E-mail: mjustice@bcm.edu

Professor, Baylor College of Medicine

B.S., Fort Hays State University, KS, 1977
Ph.D., Kansas State University, 1987
Postdoc, NCI, Frederick Cancer Research and Development Center, MD, 1988-92


Mammalian developmental genetics and models of human disease

My research uses mouse genetics and genomics to assign functions to mammalian genes by exploiting the fact that genes and whole chromosome regions are conserved between the mouse and human. Overall, my research aims to merge mouse modeling with clinical genetics to understand the basis for many human diseases, and to use these mouse models to ameliorate disease states. Our current research questions are:

  1. How do perturbations of gene expression lead to the development of hematopoietic cancers? We developed a tumor bank from lymphoid leukemias and lymphomas that were caused by the insertion of murine leukemia retroviruses, which provide a molecular tag for the gene altered, to discover many new proto-oncogenes that cause lymphoid disease. Most are involved in the initiation of the leukemia or lymphoma, and act by altering a progenitor cell. We also use mouse strains with germline mutations to study hemato-vascular development and genes that predispose to hematopoietic cancers. We collaborate with clinicians at Texas Children's Hospital to better understand the genetics of initiation, development and relapse of childhood ALL.
  2. Can therapeutic targets to ameliorate disease be identified through genetic modifier screens in mice? We chose as our model a mouse mutant that eliminates function of methyl CpG binding protein 2 (Mecp2), the gene mutated in 80 percent of the cases of Rett Syndrome (RTT), which is a severe neurological disease with autistic features and developmental regression. In a forward genetic dominant screen, we randomly mutate a second genomic site in Mecp2-mutant mice to identify genes that suppress symptoms. In a preliminary screen, we have identified five lines carrying inherited suppressors that increase lifespan and decrease other RTT-related symptoms. The mutations are identified by a combination of traditional mapping and exome capture followed by new high-throughput sequencing methods to determine the molecular cause of the phenotype. As expected, the majority of the genes act at the level of chromatin remodeling, but one reveals a non-CNS "systems" component to disease pathology. Our ultimate goal is to identify pharmacologically targetable alternatives that may ameliorate symptoms.
  3. What are the functions of mammalian genes? In the past, we used random forward mutagenesis to isolate over 500 mutant lines of mice with a variety of phenotypes relevant to human disease: cardiovascular, skeletal, hematopoietic, neurological, urogenital, skin/coat, and metabolic defects. We use large-scale high throughput sequencing to identify the lesions. These studies reveal that the vast majority of mammalian genes do not have assigned functions. Although we supply mutations throughout the world, my lab studies mutations with developmental phenotypes that affect multiple organ systems, such as the hematopoietic system, bone patterning and cardiovascular development. Our ultimate goal is to establish mouse models of human disease, and to understand pathways of gene function during development.

Selected Publications

Kile BT, Hentges KE, Clark AT, Nakamura H, Salinger AP, Liu B, Box N, Stockton DW, Johnson RL, Behringer RR, Bradley A, Justice MJ (2003) Functional genetic analysis of mouse chromosome 11. Nature 425:81-86.
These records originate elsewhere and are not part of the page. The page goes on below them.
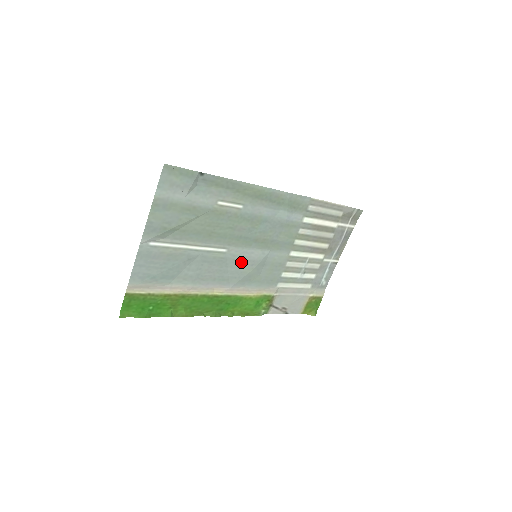
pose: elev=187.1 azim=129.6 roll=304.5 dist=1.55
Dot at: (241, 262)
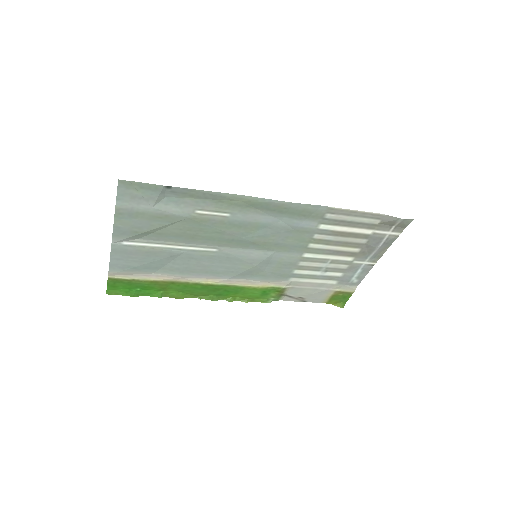
Dot at: (237, 260)
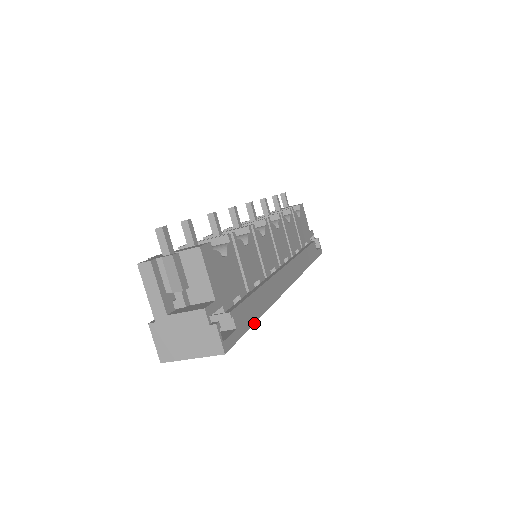
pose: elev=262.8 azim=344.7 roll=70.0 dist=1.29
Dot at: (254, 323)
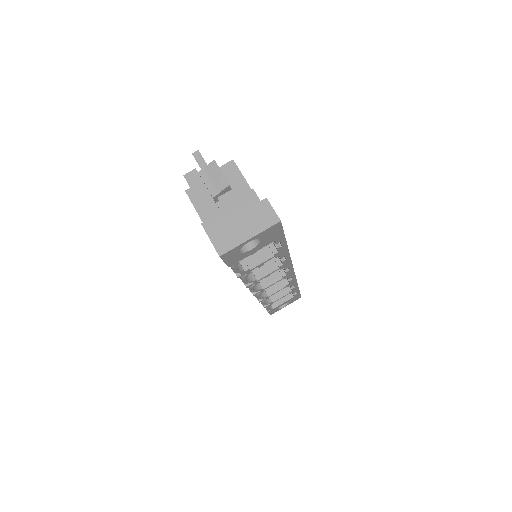
Dot at: (286, 243)
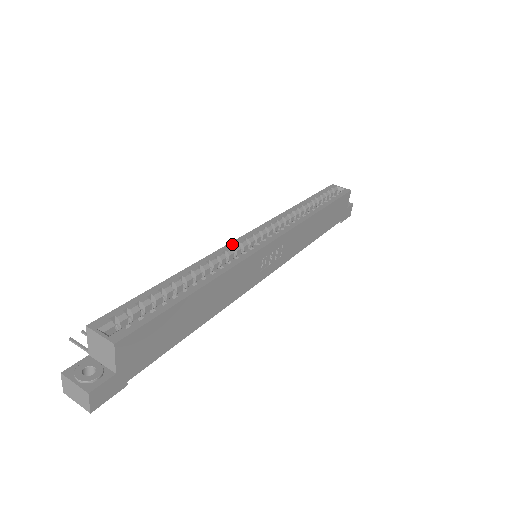
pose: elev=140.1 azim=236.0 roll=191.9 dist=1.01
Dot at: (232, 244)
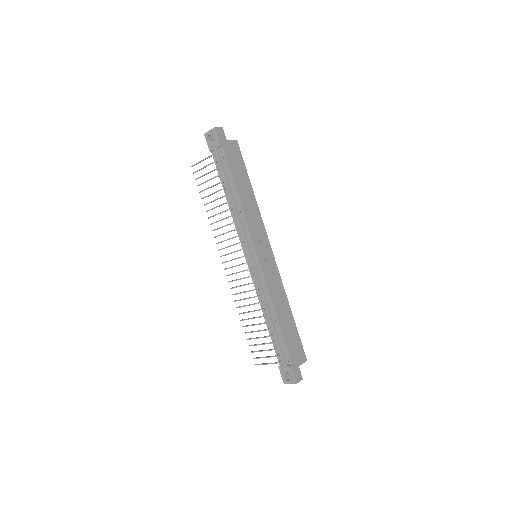
Dot at: occluded
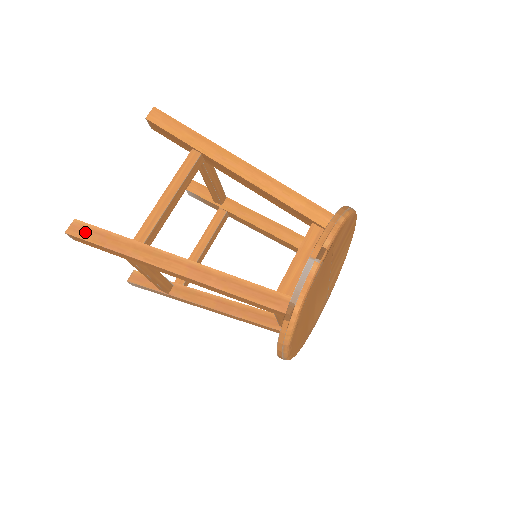
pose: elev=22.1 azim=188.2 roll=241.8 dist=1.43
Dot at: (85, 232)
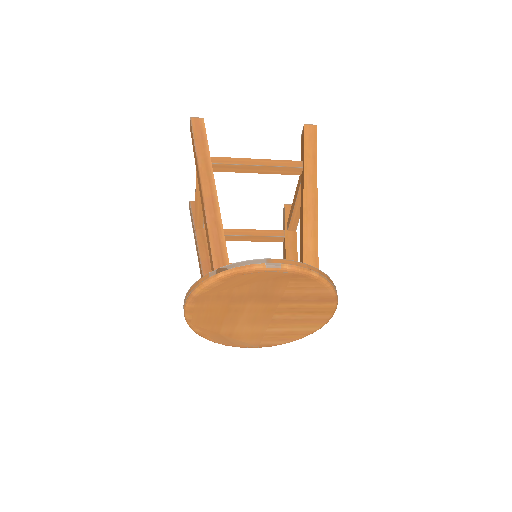
Dot at: (198, 127)
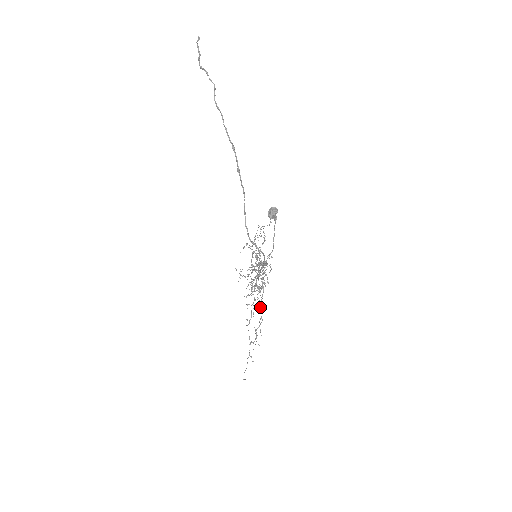
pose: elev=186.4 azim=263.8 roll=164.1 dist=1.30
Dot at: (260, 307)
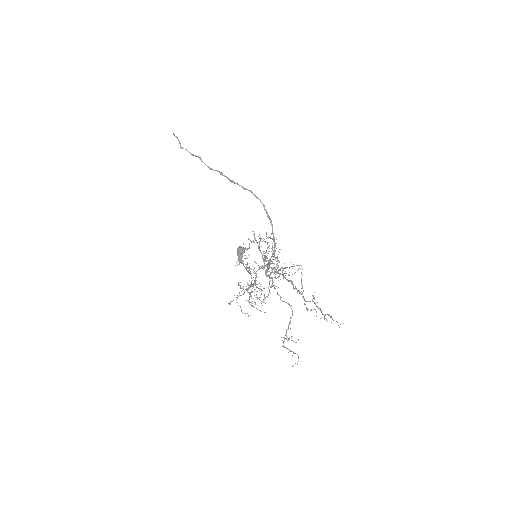
Dot at: (282, 301)
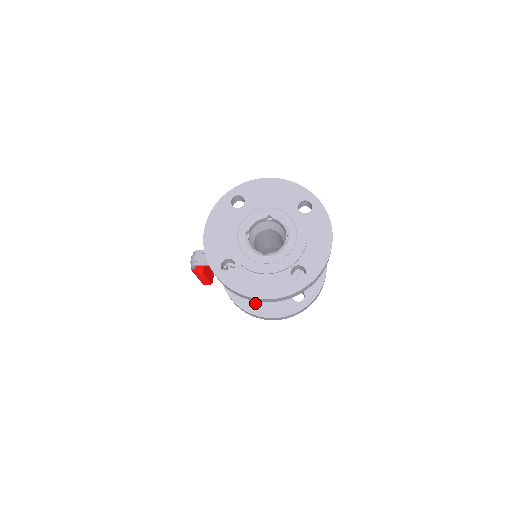
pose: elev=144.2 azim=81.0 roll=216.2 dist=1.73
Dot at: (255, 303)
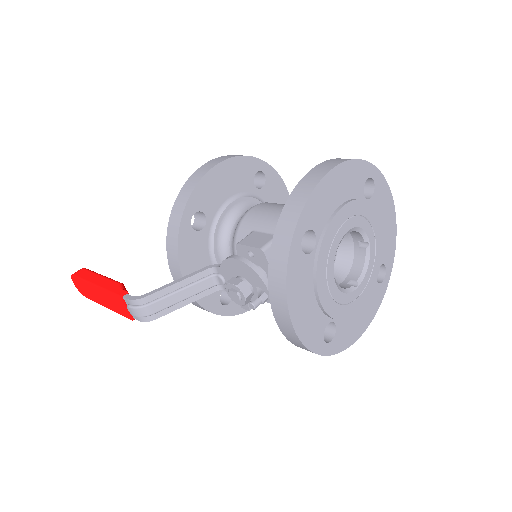
Dot at: occluded
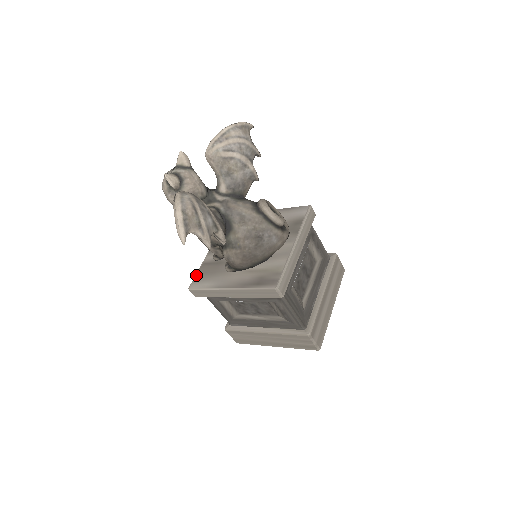
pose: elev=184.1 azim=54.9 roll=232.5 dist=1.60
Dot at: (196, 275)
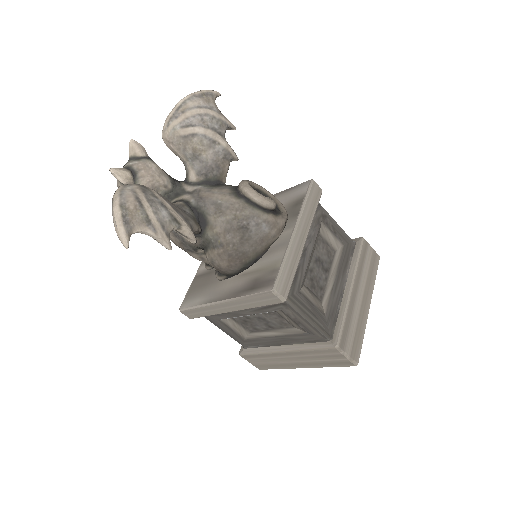
Dot at: (187, 292)
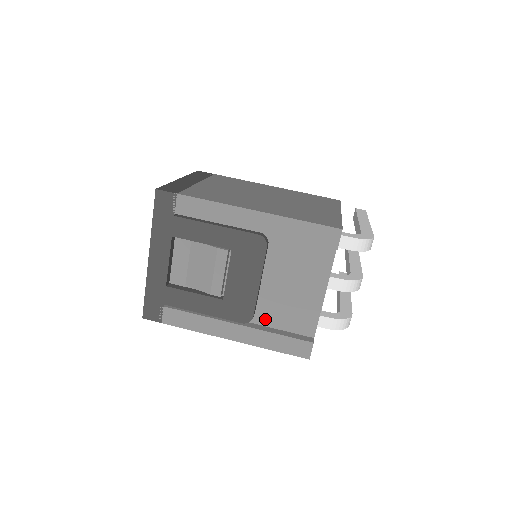
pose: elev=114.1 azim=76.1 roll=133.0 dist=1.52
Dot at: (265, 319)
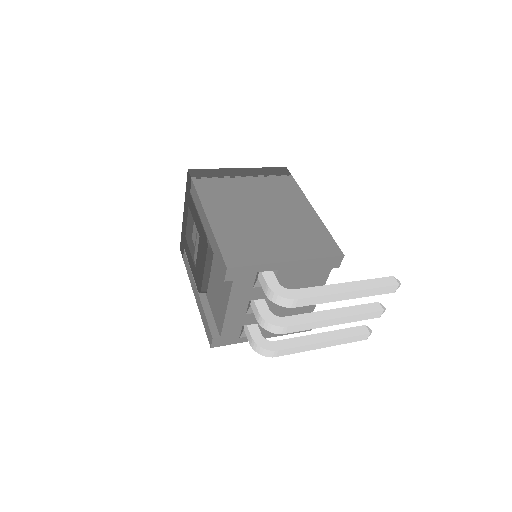
Dot at: (210, 300)
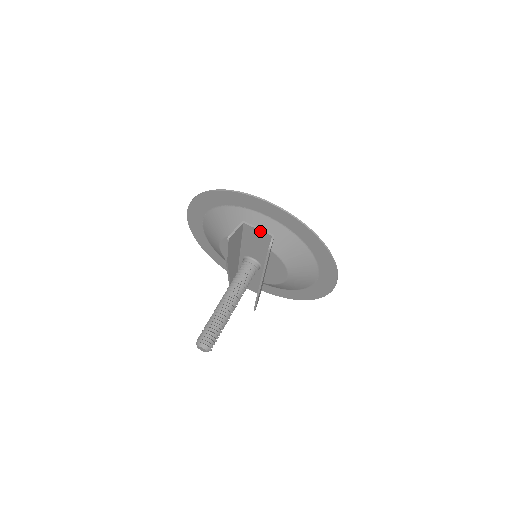
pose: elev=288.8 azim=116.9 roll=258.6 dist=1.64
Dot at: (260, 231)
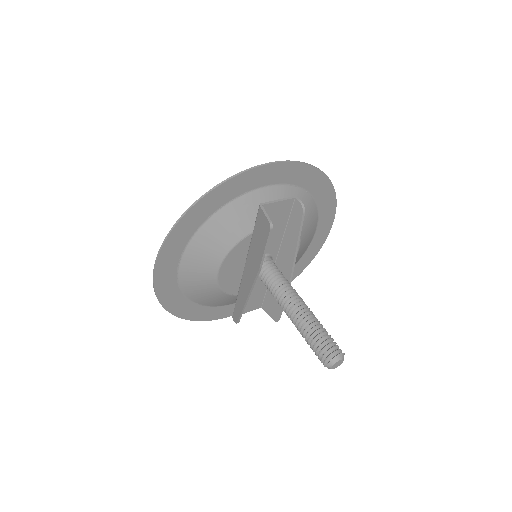
Dot at: (281, 202)
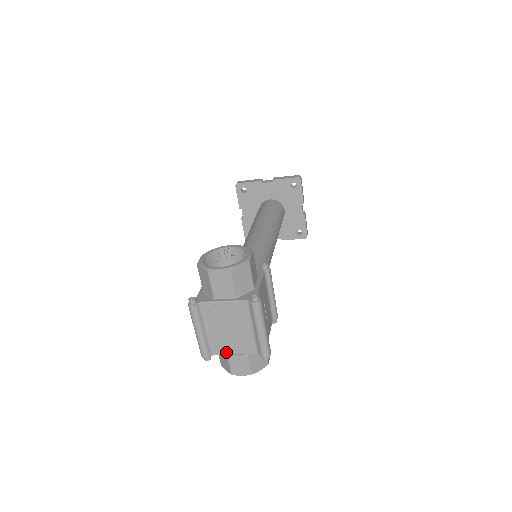
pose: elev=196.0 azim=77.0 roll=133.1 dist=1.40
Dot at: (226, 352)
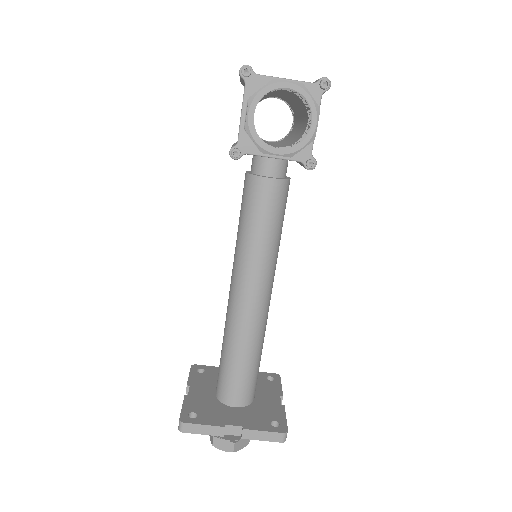
Dot at: (273, 77)
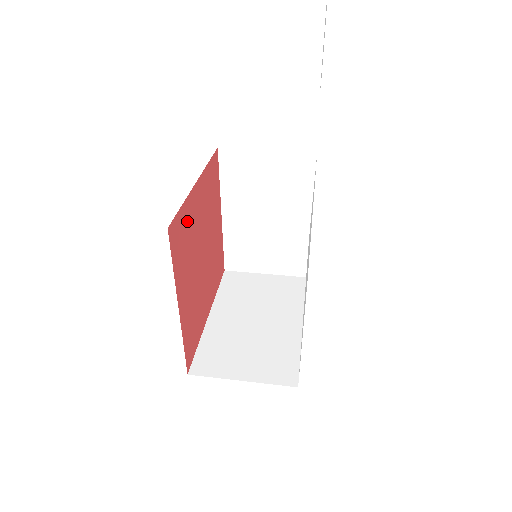
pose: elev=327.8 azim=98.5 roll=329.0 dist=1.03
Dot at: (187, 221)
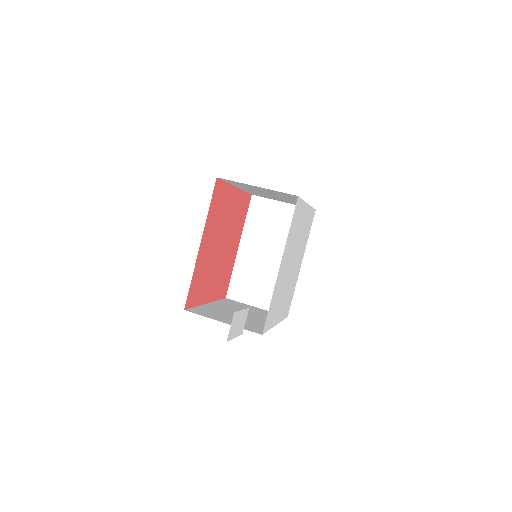
Dot at: (199, 273)
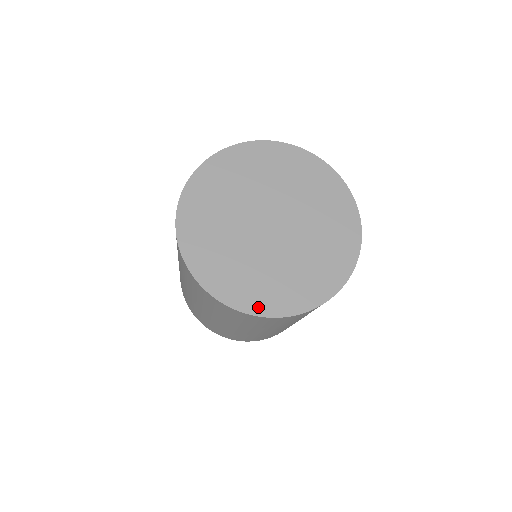
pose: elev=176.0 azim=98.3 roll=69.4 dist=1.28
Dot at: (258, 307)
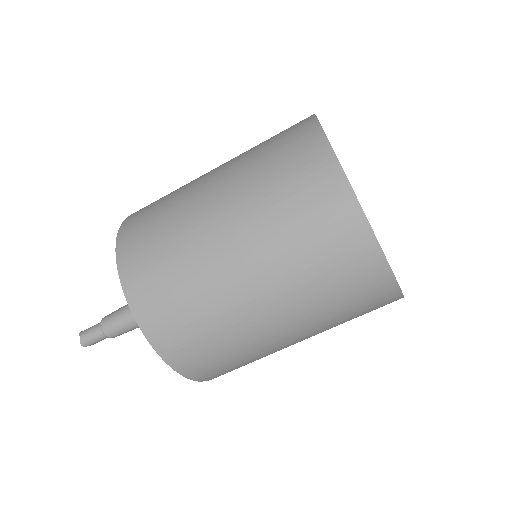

Bialek P, Kern B, Yang X, Schrock M, Sosic D, Hong N, Wu H, Yu K, Ornitz DM, Olson EN, Justice MJ, Karsenty G (2004) A twist code determines the onset of osteoblast differentiation. Developmental Cell 6:423-435.

Lorenzetti D, Bishop CE, Justice MJ (2004) Deletion of the Parkin coregulated gene causes male sterility in the quaking(viable) mouse mutant. Proceedings of the National Academy of Sciences USA 101:8402-8407.

Hentges KE, Weiser KC, Schountz T, Woodward LS, Morse HC, Justice MJ (2005) Evi3, a zinc-finger protein related to EBFAZ, regulates EBF activity in B-cell leukemia. Oncogene 24:1220-1230.

Lossie AC, Nakamura H, Thomas SE, Justice MJ (2005) Mutation of l7Rn3 shows that Odz4 is required for mouse gastrulation. Genetics 169:285-299.

Castillo A, Morse HC 3rd, Godfrey VL, Naeem R, Justice MJ (2007) Overexpression of Eg5 causes genomic instability and tumor formation in mice. Cancer Research 67:10138-10147.

Kile BT, Panopoulos AD, Stirzaker RA, Hacking DF, Tahtamouni LH, Willson TA, Mielke LA, Henley KJ, Zhang JG, Wicks IP, Stevenson WS, Nurden P, Watowich SS, Justice MJ (2007) Mutations in the cofilin partner Aip1/Wdr1 cause autoinflammatory disease and macrothrombocytopenia. Blood 110:2371-2380.

Dettman EJ, Justice MJ (2008) The zinc finger SET domain gene Prdm14 is overexpressed in lymphoblastic lymphomas with retroviral insertions at Evi32. PLoS ONE 3:e3823.

Boles MK, Wilkinson BM, Wilming LG, Liu B, Probst FJ, Harrow J, Grafham D, Hentges KE, Woodward LP, Maxwell A, Mitchell K, Risley MD, Johnson R, Hirschi K, Lupski JR, Funato Y, Miki H, Marin-Garcia P, Matthews L, Coffey AJ, Parker A, Hubbard TJ, Rogers J, Bradley A, Adams DJ, Justice MJ (2009) Discovery of candidate disease genes in ENU-induced mouse mutants by large-scale sequencing, including a splice-site mutation in nucleoredoxin. PLoS Genetics 5:e1000759.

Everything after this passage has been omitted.